To test the viability of unboosted atazanavir after 36 weeks of atazanavir/ritonavir, US and Canadian investigators planned the ARIES trial, which recruited antiretroviral-naive people with a viral load above 1000 copies, any CD4 count, and a genotype indicating safe use of ABC. After taking atazanavir/ritonavir (300/100 mg once daily) plus ABC/3TC for 36 weeks, participants with a confirmed viral load below 50 copies before week 36, a sub-50 load immediately before week 36, and no protocol-defined virologic failure were randomized to continue that regimen or to stop ritonavir and raise the atazanavir dose to 400 mg once daily.
 
After 48 weeks, unboosted atazanavir proved noninferior to boosted atazanavir, as 181 of 210 people (86%) in the unboosted group and 169 of 209 (81%) in the boosted group maintained a viral load below 50 copies [2].
 
ARIES investigators invited people who completed 84 weeks to continue their assigned regimen through week 144. The researchers defined virologic failure after that point as a confirmed viral load at or above 400 copies. Of 379 people invited to continue, 369 (97%) did. Baseline demographics were similar between study groups at week 84 and similar to those in the week-36 randomized population: Age averaged 39 years, 85% of study participants were men, and 64% were white. Pretreatment viral load stood a little above 100,000 copies, and median pretreatment CD4 count was 198.
 
Of 369 people who entered the extended phase of ARIES, 314 (85%) completed 144 weeks, and the completion rate did not differ between study arms. A time-to-loss-of-virologic-response analysis determined that 77% randomized to unboosted atazanavir and 73% randomized to boosted atazanavir had a viral load under 50 copies at week 144. Proportions with a load under 400 copies were 84% in the unboosted arm and 80% in the boosted arm.
 
Five people taking unboosted atazanavir and 6 taking boosted atazanavir had a protocol-defined virologic failure. Only one major protease inhibitor mutation, N88S, arose in 1 person, who was taking boosted atazanavir. Median CD4 gains from study entry to week 144 were 305 in the unboosted arm and 302 in the boosted arm.
 
Rates of grade 2 to 4 adverse events from week 36 through week 144 were lower in the unboosted group (25 events, 13%) than in the boosted group (42 events, 23%). During that period, hyperbilirubinemia (the only treatment-related adverse event with an incidence of 3% or higher) affected 12 people (6%) taking unboosted atazanavir and 25 (14%) taking boosted atazanavir.
 
Median lipid changes between week 36 and week 144 favored the unboosted group. Triglycerides fell 42 mg/dL with unboosted atazanavir during that period and 11 mg/dL with boosted atazanavir during that period (P < 0.0001).
 
Total-to-high-density-lipoprotein cholesterol ratio improved significantly more from week 36 to week 144 in the unboosted group (-0.43) than in the boosted group (-0.19) (P = 0.008).
 
References
 
1. Squires K, Young B, DeJesus E, et al.

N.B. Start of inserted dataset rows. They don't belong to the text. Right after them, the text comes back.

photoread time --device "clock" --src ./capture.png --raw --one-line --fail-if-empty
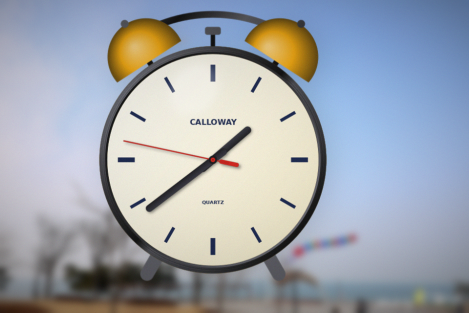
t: 1:38:47
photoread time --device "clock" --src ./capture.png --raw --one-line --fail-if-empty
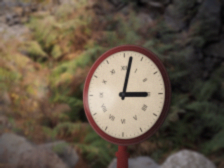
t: 3:02
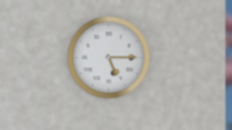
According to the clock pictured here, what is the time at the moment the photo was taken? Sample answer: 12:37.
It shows 5:15
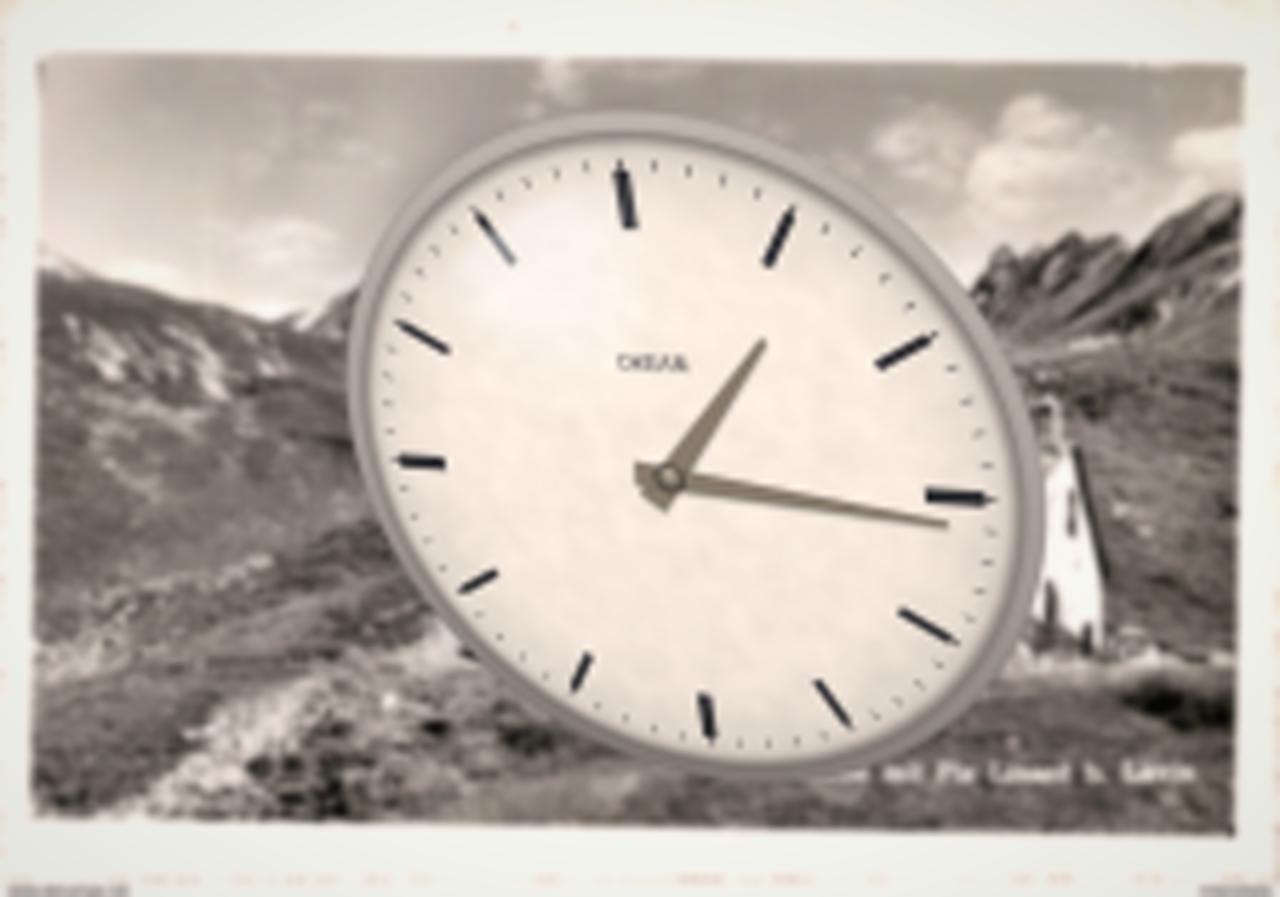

Similar efficacy and tolerability of atazanavir (ATV) compared to ATV/ritonavir (RTV), each in combination with abacavir/lamivudine (ABC/3TC), after initial suppression with ABC/3TC + ATV/RTV in HIV-1 infected patients: final (144 weeks) results of the open-label, multicenter, non-inferiority ARIES study. 6th IAS Conference on HIV Pathogenesis, Treatment and Prevention. July 17-20, 2011. Rome. Abstract MOPE215.
 
2. Squires KE, Young B, Dejesus E, et al. Similar efficacy and tolerability of atazanavir compared with atazanavir/ritonavir, each with abacavir/lamivudine after initial suppression with abacavir/lamivudine plus ritonavir-boosted atazanavir in HIV-infected patients. AIDS. 2010;24:2019-2027.